==== Fragmento del texto

Por: Juan Manuel Ospina

¿Y ahora qué sigue?

El domingo aunque dejó una rara sensación de vacío, demostró contundentemente que la inmensa mayoría de los colombianos, no solo los Santistas de ocasión, votamos para cerrar finalmente el capítulo de una guerra que nunca debió ocurrir y sobretodo, durar tanto para nada.

 Y votó también para cerrar otro capítulo, íntimamente ligado al anterior, el de la vigencia del expresidente Uribe, asociada indisolublemente al tiempo de la guerra. Uribe y las FARC como guerrilla, están en el tránsito hacia la Historia; han iniciado su salida del presente y del futuro de Colombia.

Con respeto por su condición de expresidente, digo que Álvaro Uribe se desconectó, el que siempre había estado “en la movida”, de lo que el país hoy quiere y apoya: terminar el conflicto. Terminarlo para que Colombia sane su alma enferma por la guerra y pueda finalmente destinar sus energías y creatividad a la vida, a construir condiciones de convivencia, dignidad, equidad y progreso, y no a la muerte, a la destrucción, a matarnos, a insultarnos, a engañarnos. No alcanzaremos el cielo, pero sí será posible que florezcan la decencia, el respeto y la esperanza, lo cual es mucho. No se acabará de golpe la violencia y la corrupción, pero avanzaremos como Nación.

========
==== Datos para revisión

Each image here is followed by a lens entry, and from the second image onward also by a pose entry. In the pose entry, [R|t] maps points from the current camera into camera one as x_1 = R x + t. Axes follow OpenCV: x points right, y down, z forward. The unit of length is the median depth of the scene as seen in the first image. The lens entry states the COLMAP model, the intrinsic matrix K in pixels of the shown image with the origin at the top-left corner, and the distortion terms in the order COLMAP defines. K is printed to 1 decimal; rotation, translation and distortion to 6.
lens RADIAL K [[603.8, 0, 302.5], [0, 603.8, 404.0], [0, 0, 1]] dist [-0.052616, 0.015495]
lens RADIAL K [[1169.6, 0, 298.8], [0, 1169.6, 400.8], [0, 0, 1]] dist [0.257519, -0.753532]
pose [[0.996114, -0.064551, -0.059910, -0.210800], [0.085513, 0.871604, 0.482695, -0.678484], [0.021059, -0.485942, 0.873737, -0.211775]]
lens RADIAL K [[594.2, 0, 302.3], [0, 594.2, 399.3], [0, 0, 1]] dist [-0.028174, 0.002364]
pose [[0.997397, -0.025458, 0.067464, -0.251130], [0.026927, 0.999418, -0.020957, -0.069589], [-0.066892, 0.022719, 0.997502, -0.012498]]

========

- **Consignas de trabajo**:
A. Repite sin cambios el pasaje del artículo sobre el fin de la guerra que comienza en las palabras que contienen "El domingo aunque" y termina justo después de "tanto para nada.".
B. Retoma el artículo sobre el fin de la guerra y continúalo a partir de su última oración.
Los ítems son un material aparte, independiente del artículo sobre el fin de la guerra.

- **Resultados por tarea**:
A.
El domingo aunque dejó una rara sensación de vacío, demostró contundentemente que la inmensa mayoría de los colombianos, no solo los Santistas de ocasión, votamos para cerrar finalmente el capítulo de una guerra que nunca debió ocurrir y sobretodo, durar tanto para nada.

B.
El reelegido Presidente enfrenta una tarea de filigrana política para que su triunfo no sea pírrico, pues debe responderle, por no decir complacer, a un grupo variopinto de aliados, desde los liberales de siempre, los conservadores, oficialistas de oficio al igual que los cacaos, y los sectores de izquierda democrática que lo apoyaron con un pañuelo en la nariz, pero que ya empiezan a tenderle la mano, pues como dicen los gringos, no hay almuerzo gratis.

¿Será que Zuluaga sigue con su idea de liderar un Centro Democrático que sea de verdad un partido de centro derecha que le haría competencia a un desorientado y desgastado Partido Conservador? ¿Se estará gestando hacia el futuro una coalición de centro derecha entre ambas agrupaciones? Solo el tiempo lo dirá, pero las circunstancias podrían ser propicias y el país la requiere.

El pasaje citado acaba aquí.